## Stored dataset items

◆ ◆ ◆ ◆ ◆

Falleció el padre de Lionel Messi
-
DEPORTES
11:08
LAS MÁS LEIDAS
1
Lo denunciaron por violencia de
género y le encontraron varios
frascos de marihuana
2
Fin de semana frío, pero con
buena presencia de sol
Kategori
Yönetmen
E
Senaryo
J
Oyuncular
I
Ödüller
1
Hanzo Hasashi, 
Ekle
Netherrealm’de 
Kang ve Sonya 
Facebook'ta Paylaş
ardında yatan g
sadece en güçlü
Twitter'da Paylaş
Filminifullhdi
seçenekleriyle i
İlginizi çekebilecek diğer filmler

◆ ◆ ◆ ◆ ◆

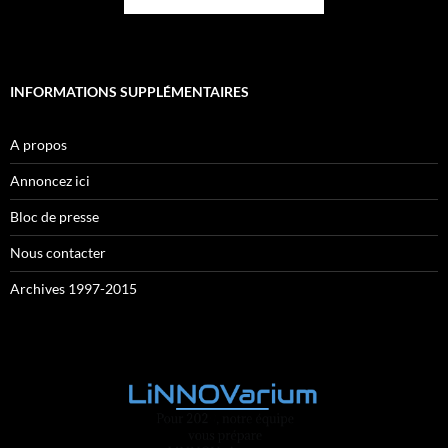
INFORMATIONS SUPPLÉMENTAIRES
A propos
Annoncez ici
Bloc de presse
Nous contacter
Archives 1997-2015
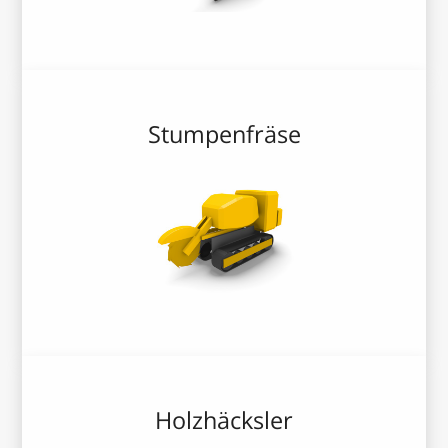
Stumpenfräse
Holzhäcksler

◆ ◆ ◆ ◆ ◆

## Assignment
Rewrite the part of the items that opens with the line containing "INFORMATIONS SUPPLÉMENTAIRES" and closes with the line containing "Holzhäcksler", replacing "Nous contacter" with "Contactez-nous" and leaving everything else unchanged. Omit the pictures from your answer.

## The completed task
INFORMATIONS SUPPLÉMENTAIRES
A propos
Annoncez ici
Bloc de presse
Contactez-nous
Archives 1997-2015
Stumpenfräse
Holzhäcksler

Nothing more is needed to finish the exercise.